Q & A from our Grant Report to Group Health Foundation:
What were your goals for this year, and what progress have you made toward achieving them?
We significantly expanded our outreach services to the North school districts of the county, with advocates providing our full range of services to a more racially diverse population of students than in the past. The poverty and substandard living conditions of this very rural area is evident and a ‘local’ advocate for our services helped facilitate things.
YES provided pantries for each school, and now stocks them weekly for all students, in addition to 65 food bags for McKinney Vento students. This is progress!
We are seeing external interest in the expansion of our physical footprint to another building on our site to house a recreation/education/advocacy YES Youth Center for all youth in the County. We are pursuing potential funding through Pend Oreille County for ARPA dollars specifically.
What do you hope to accomplish this year that you haven’t yet?
Targeting capital improvements/development. Department of Commerce has just issued an RFP for non-profits and tribes for capital projects, including centers like YES, which we will be applying for.
Additionally, a local LDS church with full understanding of our mission to achieving racial and health equity for all marginalized youth and young adults, including the LGBTQ+ community, is interested in helping us purchase materials for the building once the process has begun.
Our Amplifying Stories Project for indigenous students has moved more slowly than we had hoped but is still in play. Our assemblies with Dan Nanamkin at Cusick and Salish Immersion Schools were really well received.

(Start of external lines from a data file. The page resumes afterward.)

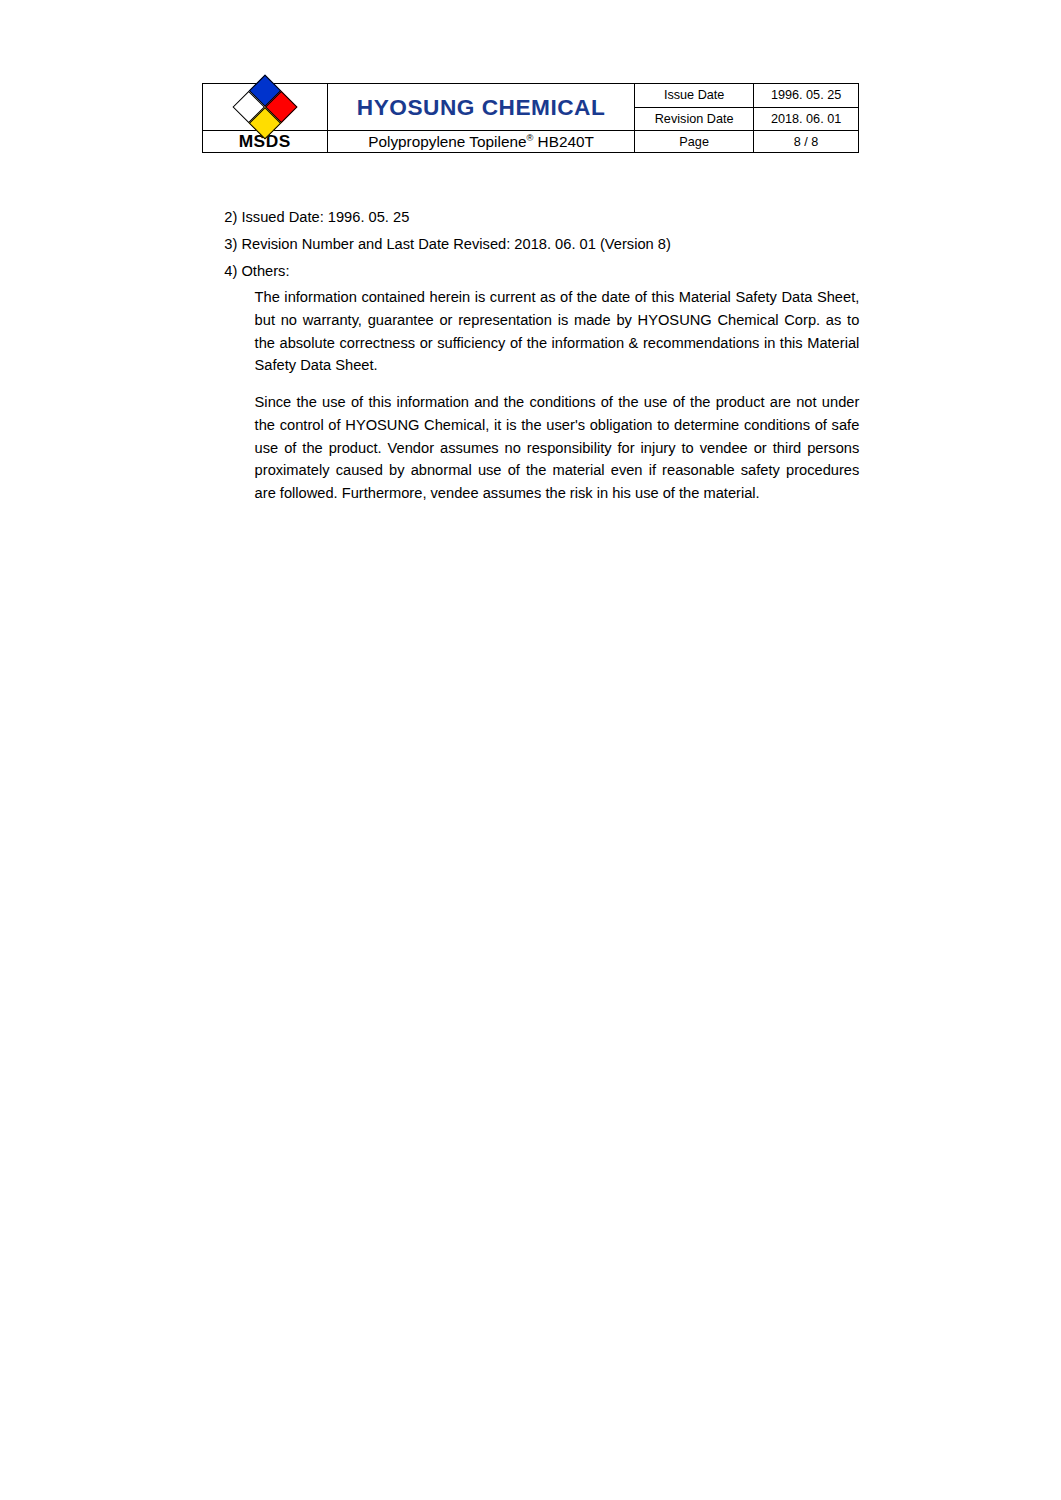| | HYOSUNG CHEMICAL | Issue Date | 1996. 05. 25 |
| Revision Date | 2018. 06. 01 |
| MSDS | Polypropylene Topilene ® HB240T | Page | 8 / 8 |
2) Issued Date: 1996. 05. 25
3) Revision Number and Last Date Revised: 2018. 06. 01 (Version 8)
4) Others:
The information contained herein is current as of the date of this Material Safety Data Sheet, but no warranty, guarantee or representation is made by HYOSUNG Chemical Corp. as to the absolute correctness or sufficiency of the information & recommendations in this Material Safety Data Sheet.
Since the use of this information and the conditions of the use of the product are not under the control of HYOSUNG Chemical, it is the user's obligation to determine conditions of safe use of the product. Vendor assumes no responsibility for injury to vendee or third persons proximately caused by abnormal use of the material even if reasonable safety procedures are followed. Furthermore, vendee assumes the risk in his use of the material.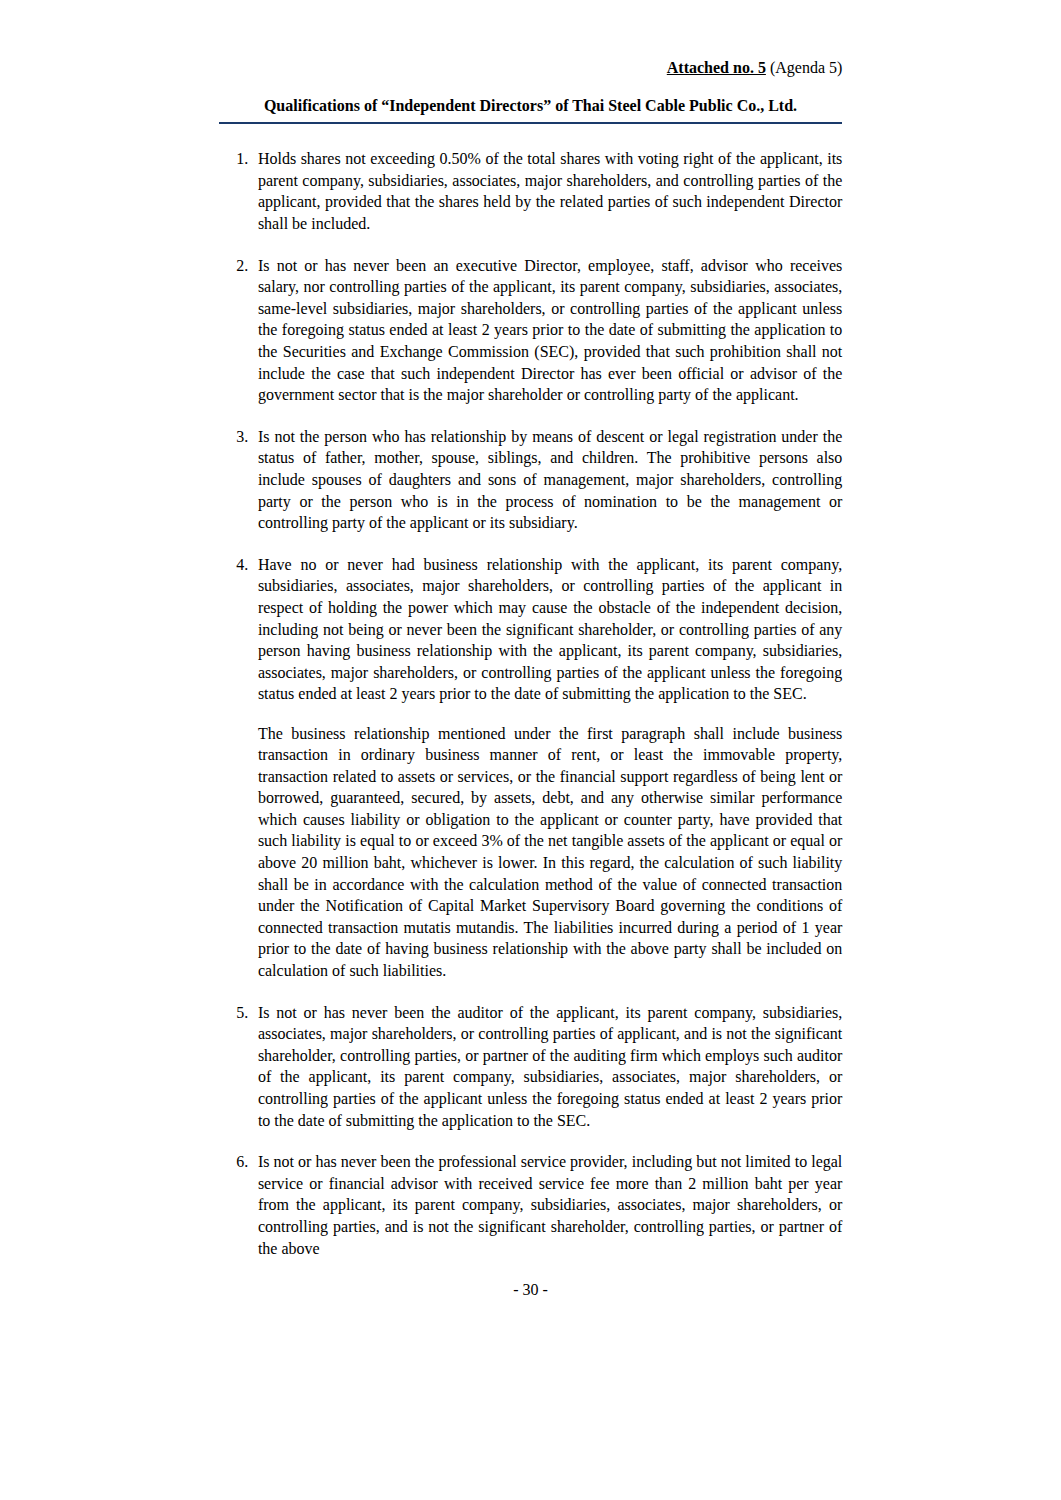Attached no. 5 (Agenda 5)
Qualifications of “Independent Directors” of Thai Steel Cable Public Co., Ltd.
Holds shares not exceeding 0.50% of the total shares with voting right of the applicant, its parent company, subsidiaries, associates, major shareholders, and controlling parties of the applicant, provided that the shares held by the related parties of such independent Director shall be included.
Is not or has never been an executive Director, employee, staff, advisor who receives salary, nor controlling parties of the applicant, its parent company, subsidiaries, associates, same-level subsidiaries, major shareholders, or controlling parties of the applicant unless the foregoing status ended at least 2 years prior to the date of submitting the application to the Securities and Exchange Commission (SEC), provided that such prohibition shall not include the case that such independent Director has ever been official or advisor of the government sector that is the major shareholder or controlling party of the applicant.
Is not the person who has relationship by means of descent or legal registration under the status of father, mother, spouse, siblings, and children. The prohibitive persons also include spouses of daughters and sons of management, major shareholders, controlling party or the person who is in the process of nomination to be the management or controlling party of the applicant or its subsidiary.
Have no or never had business relationship with the applicant, its parent company, subsidiaries, associates, major shareholders, or controlling parties of the applicant in respect of holding the power which may cause the obstacle of the independent decision, including not being or never been the significant shareholder, or controlling parties of any person having business relationship with the applicant, its parent company, subsidiaries, associates, major shareholders, or controlling parties of the applicant unless the foregoing status ended at least 2 years prior to the date of submitting the application to the SEC.
The business relationship mentioned under the first paragraph shall include business transaction in ordinary business manner of rent, or least the immovable property, transaction related to assets or services, or the financial support regardless of being lent or borrowed, guaranteed, secured, by assets, debt, and any otherwise similar performance which causes liability or obligation to the applicant or counter party, have provided that such liability is equal to or exceed 3% of the net tangible assets of the applicant or equal or above 20 million baht, whichever is lower. In this regard, the calculation of such liability shall be in accordance with the calculation method of the value of connected transaction under the Notification of Capital Market Supervisory Board governing the conditions of connected transaction mutatis mutandis. The liabilities incurred during a period of 1 year prior to the date of having business relationship with the above party shall be included on calculation of such liabilities.
Is not or has never been the auditor of the applicant, its parent company, subsidiaries, associates, major shareholders, or controlling parties of applicant, and is not the significant shareholder, controlling parties, or partner of the auditing firm which employs such auditor of the applicant, its parent company, subsidiaries, associates, major shareholders, or controlling parties of the applicant unless the foregoing status ended at least 2 years prior to the date of submitting the application to the SEC.
Is not or has never been the professional service provider, including but not limited to legal service or financial advisor with received service fee more than 2 million baht per year from the applicant, its parent company, subsidiaries, associates, major shareholders, or controlling parties, and is not the significant shareholder, controlling parties, or partner of the above
- 30 -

We were poised to open our Drop-in Center for 7 days per week and it did not occur. Our capacity was hampered by the loss of 2 Advocates and our coordinator for the extended hours moved to another part of YES program.

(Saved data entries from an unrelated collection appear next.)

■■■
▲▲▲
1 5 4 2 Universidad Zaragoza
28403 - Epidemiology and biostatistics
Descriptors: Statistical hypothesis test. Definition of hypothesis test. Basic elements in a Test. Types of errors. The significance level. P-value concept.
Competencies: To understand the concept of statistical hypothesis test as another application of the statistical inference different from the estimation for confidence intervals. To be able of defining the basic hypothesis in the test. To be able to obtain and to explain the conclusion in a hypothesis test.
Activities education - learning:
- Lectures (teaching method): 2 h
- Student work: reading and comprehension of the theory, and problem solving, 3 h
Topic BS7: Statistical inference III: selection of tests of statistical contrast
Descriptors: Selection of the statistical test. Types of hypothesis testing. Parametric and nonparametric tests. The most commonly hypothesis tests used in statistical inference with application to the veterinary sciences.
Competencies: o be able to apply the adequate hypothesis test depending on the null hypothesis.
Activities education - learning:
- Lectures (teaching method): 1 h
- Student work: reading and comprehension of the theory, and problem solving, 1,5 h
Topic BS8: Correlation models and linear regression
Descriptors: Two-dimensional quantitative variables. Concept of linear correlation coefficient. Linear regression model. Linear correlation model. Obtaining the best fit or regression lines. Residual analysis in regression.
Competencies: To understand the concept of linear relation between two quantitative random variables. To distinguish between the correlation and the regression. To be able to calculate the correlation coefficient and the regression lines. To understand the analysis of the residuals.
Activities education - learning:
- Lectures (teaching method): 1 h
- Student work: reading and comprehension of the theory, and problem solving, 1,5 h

We still plan to open the Center for 7 days per week with life skills classes for young adults:
- Rent Well – Tenant Education
- Financial Beginnings
- SAFE Curriculums
We will need to renovate our current site to house these programs, which may squeeze our food program out of our current space. Solutions may be a little house or garden type shed to house our food pantry. Heat and cold controls will be important.
Public transportation is non-existent for most of the county. YES is seeking affordable insurance to allow us to transport youth and young adults to our center for various purposes: attend advocacy appointments, lifeskill classes, wash and dry belongings, pick up essential supplies and food, shower, have a meal or join an event.

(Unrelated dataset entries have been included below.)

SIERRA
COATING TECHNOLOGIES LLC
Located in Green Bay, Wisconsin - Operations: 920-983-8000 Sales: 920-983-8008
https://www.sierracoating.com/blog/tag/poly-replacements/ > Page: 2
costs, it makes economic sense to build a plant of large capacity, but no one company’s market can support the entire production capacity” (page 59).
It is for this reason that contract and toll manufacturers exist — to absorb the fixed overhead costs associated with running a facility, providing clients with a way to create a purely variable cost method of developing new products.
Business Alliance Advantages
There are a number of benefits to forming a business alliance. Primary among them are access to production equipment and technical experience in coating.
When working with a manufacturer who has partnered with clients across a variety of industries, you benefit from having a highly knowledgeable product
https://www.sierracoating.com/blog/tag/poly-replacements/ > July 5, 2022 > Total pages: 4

Regarding Amplifying Stories, we are currently planning on working with an Indigenous filmmaker and an Indigenous mentor to support youth in writing their own script and acting in their own films. This connection has been made through the Kalispel/WSU Extensions Program at the Cusick School District.
Summer Story Camp related to Amplifying Stories: bringing youth to the Camas Center(Kalispel Tribe at Usk, WA) to work with storyteller mentors to write, paint, sing or dance, etc. their own created stories. They would be able to have lunch and swim and use the Center’s climbing wall in the afternoon, after the morning’s session. YES has the funding for this.
As potential funding sources have been tentatively identified for expansion, several things need to happen to create viable grant requests.
What do you need to accomplish that remaining work?
We need to locate a contractor consultant to assess the site on our current property to determine feasibility and building type. Research costs of multi-use building and consider pre-fab, etc.
Begin creating a capital campaign to launch the project in 2023.
YES needs an experienced Program Manager with lived expertise to support and supervise Advocates. This person would need to have experience with supervision and youth, as well as the flexibility to embrace YES culture and advance our philosophy. The ED and Executive Assistant will be increasingly tasked with the capital campaign and supervision tasks would be happily shared. As the program is growing and to expand throughout the county and move to a 7 day week, we will need more Advocates. Staffing is a challenge with fewer candidates given our rural status, along with little affordable housing if folx wanted to move here for a job.
Money for enhanced benefits (Health Insurance and 401(k/b)) is something we continue to look at for great staff retention. We already pay a living wage beyond the norm of our county social service agencies and have generous leave policies, but health insurance is extremely expensive and we want to be able to feel confident that we can sustain it over the coming years. We hope our investments will give us the returns we need to do this.
We need more people on our Board. While it is diverse and dedicated, many of them have been serving for over 5 years. A campaign started last year to attract members with diverse experience as well as folx who are BIPOC/Indigenous and/or identify as LGBTQ+.
We need volunteers and mentors to teach hands-on life skills; cooking, small machines, welding, etc.
We began work with a financial advising firm, recommended to us by our CPA, to invest some cash on hand and add simply IRAs for staff. Currently our portfolio is not soaring but is stable. The aim is long term viability and vitality of the Agency to continue to pivot towards opportunities to greater advocate for racial and health equity and serve our mission to end youth homelessness.
We received a large unrestricted grant from Premera to use for a greatly expanded Client Services program. Our current federal funding and state funding is stable and continuing.